Brian Michael Bendis tried to stay Zen. After 13 years of never-made movie treatments and abandoned TV pilots, his comic book series Powers was cast and beginning production for a television show this past summer. The sets filled a monstrous repurposed complex in Atlanta. For the first table read, actor Eddie Izzard, who broke into the US mainstream with his transvestite stand-up routine, showed up in full drag, making one final sashay before donning the hirsute role of the supervillain Wolfe. The chemistry of the cast was so palpable that by the end of the read-through, Bendis’s cool snapped. The show was finally happening.
“I got so freaked out, I skipped the dinner—I just needed to be in my room,” he says in a Portland café in early November, looking faintly Hollywood in a black leather jacket, hoodie, and loose tie, black sunglasses balanced on his bald head.
Known for snappy, Aaron Sorkin–style dialogue that helped revive the industry during the commercial and aesthetic torpor of the new millennium and won him multiple “Best Writer” awards, the 47-year-old is a kingpin. The biggest name in Portland’s growing echelon of comics stars, Bendis is one of the most influential people in the industry as a whole (and very likely the busiest). He was the architect for the Marvel Ultimate universe and is entering his 15th year on Ultimate Spider-Man; he relaunched the Avengers, Guardians of the Galaxy, and X-Men franchises; he sits on the creative committee that oversees every Marvel-owned movie (“the first wall of nerdness,” as he calls it); and in any given month he writes six different titles and animated shows, including his own non-Marvel projects like Powers. He works all night, every night, staying up to send his kids off to school, then sleeps through the morning, getting up at 1 p.m. to do it all over again.
Bendis made national headlines in 2011 for killing Peter Parker (in the alternate Ultimate universe, at least) and making a black Latino boy named Miles Morales the new Spider-Man. “If you walk around Queens today and you think about a kid who lives alone with his aunt and he’s a science nerd—it’s hard to picture him white,” says Bendis. “The greatest experience I’ve had as a creator was the response of people who weren’t feeling represented. It was at the same time as my wife and I were adopting—two of my little girls are of color. We see firsthand how hard it is for them to find stuff they can point to and go, ‘That’s like me.’”
Before superheroes, Bendis spent the ’90s writing crime comics in his hometown of Cleveland. (He moved to Portland in 2001.) He created Powers in 2000, the same year he started writing for Marvel, to marry his love of crime, film noir, and superheroes. It follows a pair of homicide detectives who investigate the murders of individuals with superpowers. “It’s how the world we live in now would treat superheroes,” he said. “I use the rock-star motif: some would be one-hit wonders, some would be legends, and some we’d be waiting to tear down.”
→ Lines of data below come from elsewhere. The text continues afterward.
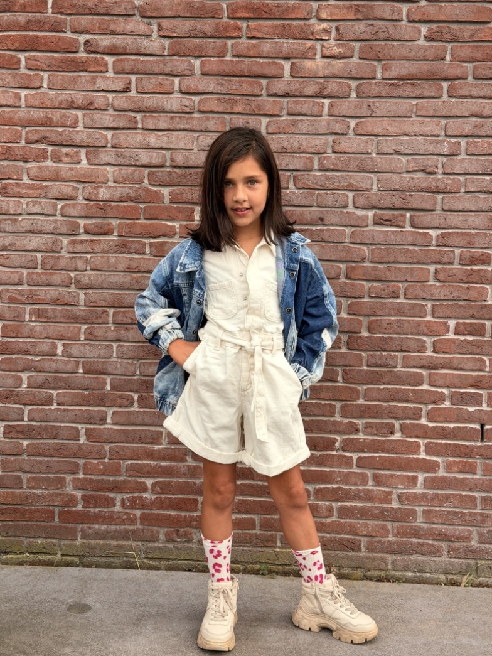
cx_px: 243
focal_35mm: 49
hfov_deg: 29.7
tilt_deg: -8.6
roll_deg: -2.0
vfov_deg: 38.9
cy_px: 322
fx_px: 928
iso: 64
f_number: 1.78
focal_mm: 6.76
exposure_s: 1/251
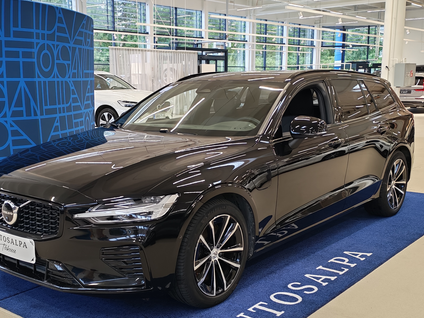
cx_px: 182
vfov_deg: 31.4
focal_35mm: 46
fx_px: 564
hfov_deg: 41.1
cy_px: 191
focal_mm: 6.12
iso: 320
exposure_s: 1/100
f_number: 1.9
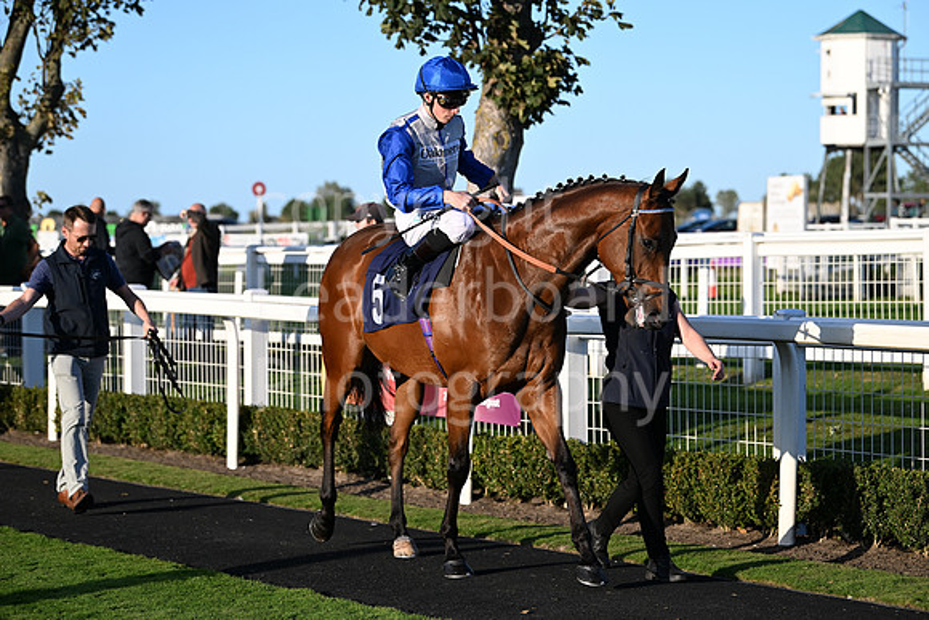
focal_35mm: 102
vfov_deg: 13.4
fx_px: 2633
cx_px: 464
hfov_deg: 20.0
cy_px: 310
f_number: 4
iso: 400
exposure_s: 1/2500
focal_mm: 102
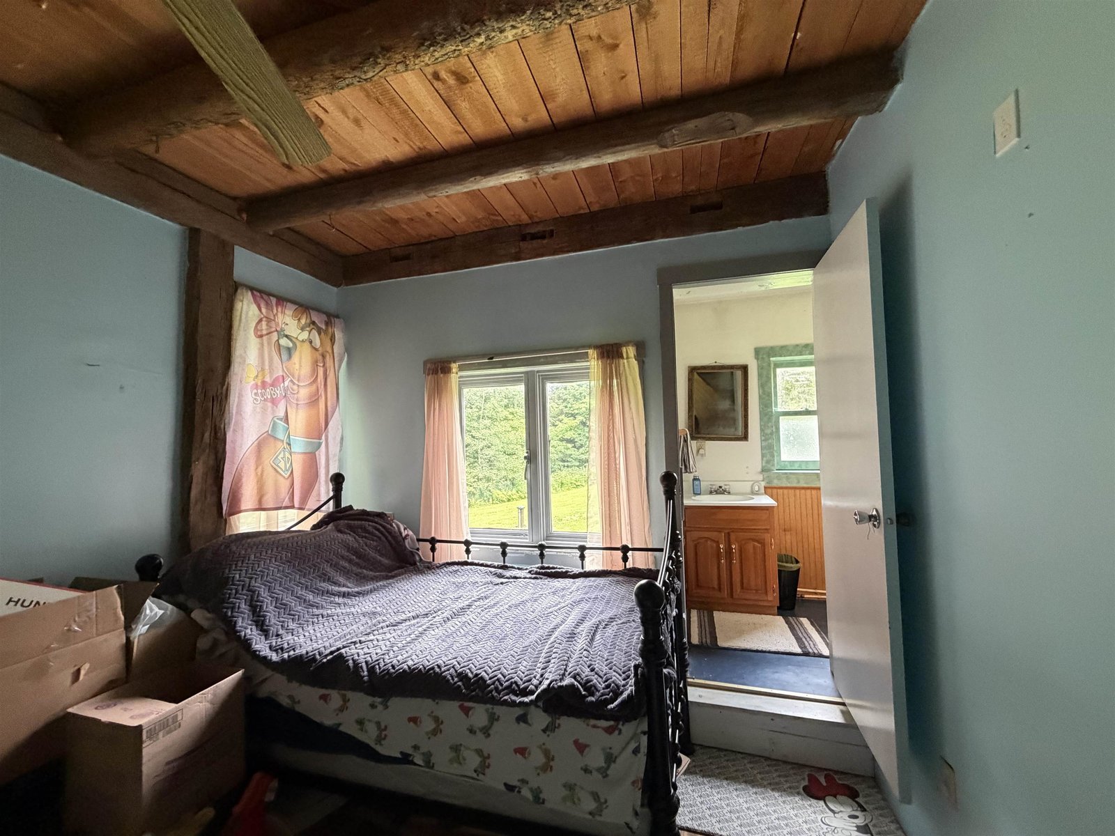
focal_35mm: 14
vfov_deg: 85.7
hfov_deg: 102.1
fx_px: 451
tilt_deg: +1.4
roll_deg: +3.1
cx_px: 558
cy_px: 418
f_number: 2.2
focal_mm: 2.22
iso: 500
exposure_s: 1/60
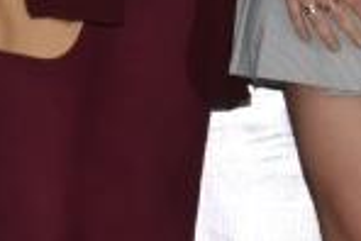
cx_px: 651
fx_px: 5199
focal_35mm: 518
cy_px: -201
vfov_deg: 2.7
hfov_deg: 3.9
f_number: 8
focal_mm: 50
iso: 1600
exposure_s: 1/60
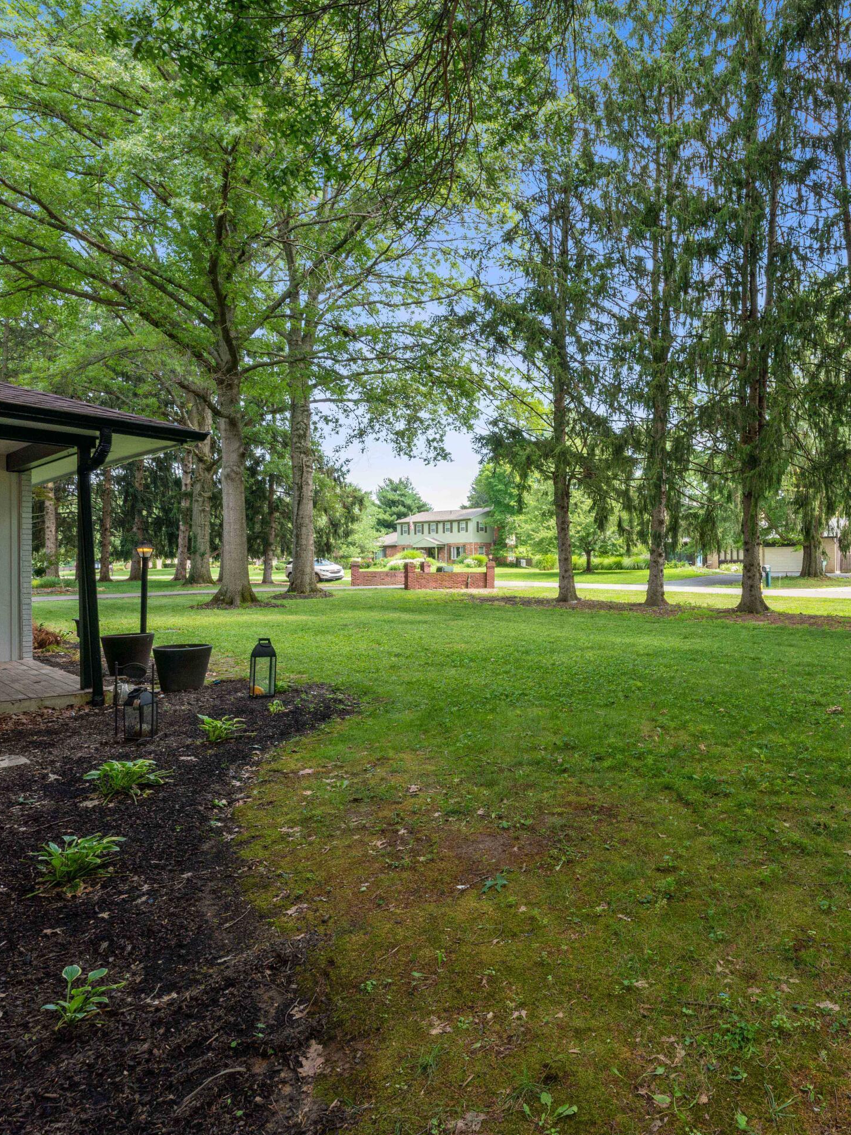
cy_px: 553
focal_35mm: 21
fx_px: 688
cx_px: 634
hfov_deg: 60.1
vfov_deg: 79.0
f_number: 14
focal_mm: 14
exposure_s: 1/25
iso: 320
Sony Pictures optioned rights to Powers in 2001 after watching the first X-Men movie prove comics’ contemporary box office potency. But the studio couldn’t manage to get either a movie or a TV show into full production, despite multiple attempts. Then last winter, a day after officially abandoning the pilot it had made for FX, Sony approached Bendis about making Powers its first foray into creating original content to stream to subscribers via its Sony PlayStation Network. Just as Netflix and Amazon have done with shows like House of Cards and Transparent, the studio spent like it was producing a high-quality cable series, says Bendis, who executive-produces. Sharlto Copley (District 9, Elysium) and Susan Heyward star as the two detectives alongside Izzard. David Slade, whose credits include episodes of Breaking Bad and Hannibal, directs the first two episodes. The 10-episode season will debut this winter.
“Friends of mine thought I was in denial, because usually, when a pilot doesn’t happen, the show’s gone,” says Bendis. Instead, 2,200 people, some in homemade costumes styled after his characters, crowded into a hall at the recent New York City Comic Con to get a first look at the show. Bendis kept his cool.